- REQUIRED TASK 1: Can you rewrite part of the listing as a numbered list, beginning with the listing line that contains "grill on the" and running through the end of the listing, both ends included and blank lines left out?

The multi-layer film is preferably uniaxially or biaxially oriented, preferably biaxially oriented.

In a preferred embodiment, the multi-layer film is a coextruded film, preferably according to Embodiment A described herein.

In an alternative preferred embodiment, the multi-layer film is a coated film, preferably according to Embodiments B, C and D described herein.

Preferably, the multi-layer film exhibits an adhesion strength to itself of at least about 100 g/25 mm², preferably at least about 200 g/25 mm², preferably at least about 275 g/25 mm², preferably at least about 500 g/25 mm².

Advantageously, the multi-layer film may be and preferably is manufactured in air, i.e, wherein the film is not manufactured (including the steps of extrusion, casting and stretching) under the atmosphere of an inert gas (such as nitrogen or a noble gas such as argon). Thus, the compositions and films described herein are thermally stable, and do not require any special handling conditions, in particular an inert atmosphere, during manufacture or storage.

Formation of the multi-layer film may be effected by conventional techniques well-known in the art. The method of formation of the multi-layer film will depend on the identity of the heat-sealable layer(s). Conventional techniques include casting or coating the heat-sealable layer(s) onto a preformed polyester substrate layer. Conveniently, formation of the heat-sealable layer and the substrate layer is effected by coextrusion, and this is particularly suitable for Embodiment A described herein. Other methods of forming the multi-layer substrate include forming the substrate layer and then coating the heat-sealable material onto the substrate layer, and this technique is particularly suitable for Embodiments B, C and D described herein.

- STORED RECORDS:

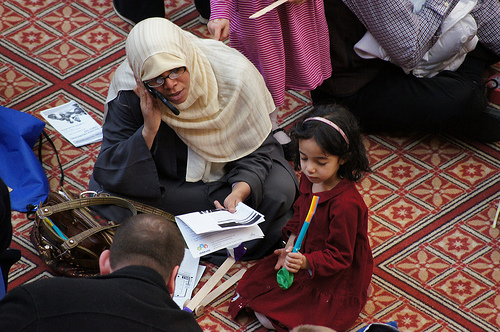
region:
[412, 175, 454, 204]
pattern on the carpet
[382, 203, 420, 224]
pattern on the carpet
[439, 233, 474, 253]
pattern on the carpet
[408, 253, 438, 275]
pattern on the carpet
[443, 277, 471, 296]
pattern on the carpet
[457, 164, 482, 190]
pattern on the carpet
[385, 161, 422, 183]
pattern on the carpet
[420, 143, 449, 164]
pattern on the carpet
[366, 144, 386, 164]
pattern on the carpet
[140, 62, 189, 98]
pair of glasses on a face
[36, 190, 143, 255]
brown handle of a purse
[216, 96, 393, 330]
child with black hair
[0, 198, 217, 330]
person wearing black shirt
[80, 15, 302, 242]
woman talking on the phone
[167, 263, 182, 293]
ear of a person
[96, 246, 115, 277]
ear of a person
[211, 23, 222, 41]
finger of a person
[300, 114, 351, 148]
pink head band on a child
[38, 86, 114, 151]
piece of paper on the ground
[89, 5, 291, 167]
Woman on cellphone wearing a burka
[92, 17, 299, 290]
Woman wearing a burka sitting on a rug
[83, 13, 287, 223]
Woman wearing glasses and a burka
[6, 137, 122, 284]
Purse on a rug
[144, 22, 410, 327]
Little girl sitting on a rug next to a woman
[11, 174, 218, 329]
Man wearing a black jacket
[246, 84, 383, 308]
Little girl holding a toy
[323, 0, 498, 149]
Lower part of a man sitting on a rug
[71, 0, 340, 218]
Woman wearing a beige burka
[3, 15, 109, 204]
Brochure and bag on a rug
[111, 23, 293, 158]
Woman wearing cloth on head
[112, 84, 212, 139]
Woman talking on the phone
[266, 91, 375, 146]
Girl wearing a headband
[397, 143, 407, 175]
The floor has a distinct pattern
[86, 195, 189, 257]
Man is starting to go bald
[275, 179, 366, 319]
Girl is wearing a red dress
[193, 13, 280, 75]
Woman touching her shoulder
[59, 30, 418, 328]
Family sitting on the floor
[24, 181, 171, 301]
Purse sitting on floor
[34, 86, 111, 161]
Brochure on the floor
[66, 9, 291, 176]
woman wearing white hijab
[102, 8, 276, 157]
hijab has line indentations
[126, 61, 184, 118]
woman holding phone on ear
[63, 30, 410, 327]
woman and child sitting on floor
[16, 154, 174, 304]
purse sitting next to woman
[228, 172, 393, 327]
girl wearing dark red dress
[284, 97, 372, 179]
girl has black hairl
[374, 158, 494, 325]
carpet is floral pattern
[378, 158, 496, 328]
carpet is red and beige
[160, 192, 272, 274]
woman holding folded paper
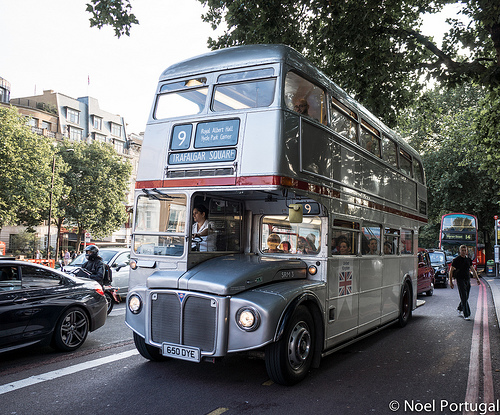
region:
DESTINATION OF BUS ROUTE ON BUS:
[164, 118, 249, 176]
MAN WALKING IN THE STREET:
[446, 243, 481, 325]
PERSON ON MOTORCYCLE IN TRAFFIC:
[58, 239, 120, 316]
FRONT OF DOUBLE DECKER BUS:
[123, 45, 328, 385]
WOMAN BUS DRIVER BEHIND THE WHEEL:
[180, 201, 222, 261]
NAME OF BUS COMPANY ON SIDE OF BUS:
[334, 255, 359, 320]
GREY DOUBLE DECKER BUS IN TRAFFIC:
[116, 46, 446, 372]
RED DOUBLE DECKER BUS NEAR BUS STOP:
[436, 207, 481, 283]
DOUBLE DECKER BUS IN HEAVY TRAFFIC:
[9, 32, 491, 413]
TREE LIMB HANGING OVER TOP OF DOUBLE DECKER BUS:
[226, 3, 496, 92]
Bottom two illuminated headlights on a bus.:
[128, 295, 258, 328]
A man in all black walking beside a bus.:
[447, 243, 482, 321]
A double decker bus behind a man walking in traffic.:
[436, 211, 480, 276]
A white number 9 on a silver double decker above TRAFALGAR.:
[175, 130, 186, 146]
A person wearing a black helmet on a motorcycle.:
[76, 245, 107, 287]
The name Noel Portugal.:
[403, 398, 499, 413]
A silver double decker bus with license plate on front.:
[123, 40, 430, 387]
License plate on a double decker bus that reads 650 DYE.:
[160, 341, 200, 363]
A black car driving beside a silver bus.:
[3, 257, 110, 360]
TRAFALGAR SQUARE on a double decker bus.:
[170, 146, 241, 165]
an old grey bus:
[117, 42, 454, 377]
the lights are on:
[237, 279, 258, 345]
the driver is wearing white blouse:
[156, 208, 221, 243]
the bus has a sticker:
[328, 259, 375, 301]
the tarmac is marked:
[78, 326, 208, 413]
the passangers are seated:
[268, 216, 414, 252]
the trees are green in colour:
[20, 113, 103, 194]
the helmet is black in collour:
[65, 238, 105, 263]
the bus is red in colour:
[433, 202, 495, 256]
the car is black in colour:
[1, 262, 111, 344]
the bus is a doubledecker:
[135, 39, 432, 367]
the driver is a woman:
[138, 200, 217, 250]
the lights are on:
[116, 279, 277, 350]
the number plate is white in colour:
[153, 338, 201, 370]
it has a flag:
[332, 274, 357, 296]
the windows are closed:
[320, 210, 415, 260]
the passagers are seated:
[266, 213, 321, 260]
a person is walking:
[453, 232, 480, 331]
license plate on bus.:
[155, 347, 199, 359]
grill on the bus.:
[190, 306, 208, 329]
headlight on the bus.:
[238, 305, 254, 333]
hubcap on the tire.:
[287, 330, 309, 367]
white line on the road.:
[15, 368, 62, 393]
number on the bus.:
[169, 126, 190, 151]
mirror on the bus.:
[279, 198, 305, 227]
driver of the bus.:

- REQUIRED TASK 2: Could you extend the text on forming multi-layer films beyond its final sentence?

- TASK RESPONSE 1:
1. grill on the bus.:
2. [190, 306, 208, 329]
3. headlight on the bus.:
4. [238, 305, 254, 333]
5. hubcap on the tire.:
6. [287, 330, 309, 367]
7. white line on the road.:
8. [15, 368, 62, 393]
9. number on the bus.:
10. [169, 126, 190, 151]
11. mirror on the bus.:
12. [279, 198, 305, 227]
13. driver of the bus.:

- TASK RESPONSE 2:
Where both the first heat-sealable layer (A1) and the second heat-sealable layer (A2) are present, a combination of techniques may be employed. For example, the first heat-sealable layer (A1) and the substrate layer may be effected by coextrusion and the second heat-sealable layer (A2) may be coated. Alternatively, the second heat-sealable layer (A2) and the substrate layer may be effected by coextrusion and the first heat-sealable layer (A1) may be coated. However, it is preferred that the first heat-sealable layer (A1) and the second heat-sealable layer (A2) are each effected by the same technique, i.e. each by coextrusion or each by coating.

Thus, formation of the substrate layer and/or the coextruded multi-layer films may be effected by conventional extrusion techniques well-known in the art. In general terms, the process comprises the steps of extruding a layer of molten polymer at a temperature within a range appropriate to the melting temperature of the polymer, for instance in a range of from about 270 to about 300° C. (or, typically, no more than about 15° C., preferably no more than about 10° C., higher than the crystalline melting point of the polymer), and then rapidly quenching the extrudate to ensure that the polymer is quenched to the amorphous state. The quenched extrudate is then biaxially oriented by stretching in two mutually perpendicular directions in the plane of the film at a temperature above the glass transition temperature(s) of the polymer to achieve a satisfactory combination of mechanical and physical properties. Biaxial orientation may be achieved by sequential or simultaneous biaxial orientation. In the present invention, the films are advantageously manufactured by simultaneous biaxial orientation, for instance in a tubular process, by extruding a thermoplastic polymer tube which is subsequently quenched, reheated and then expanded by internal gas pressure to induce transverse orientation, and withdrawn at a rate which will induce longitudinal orientation. Particularly suitable simultaneous biaxial orientation processes are disclosed in EP-2108673-A and US-2009/0117362-A1, the disclosure of which processes is incorporated herein by reference.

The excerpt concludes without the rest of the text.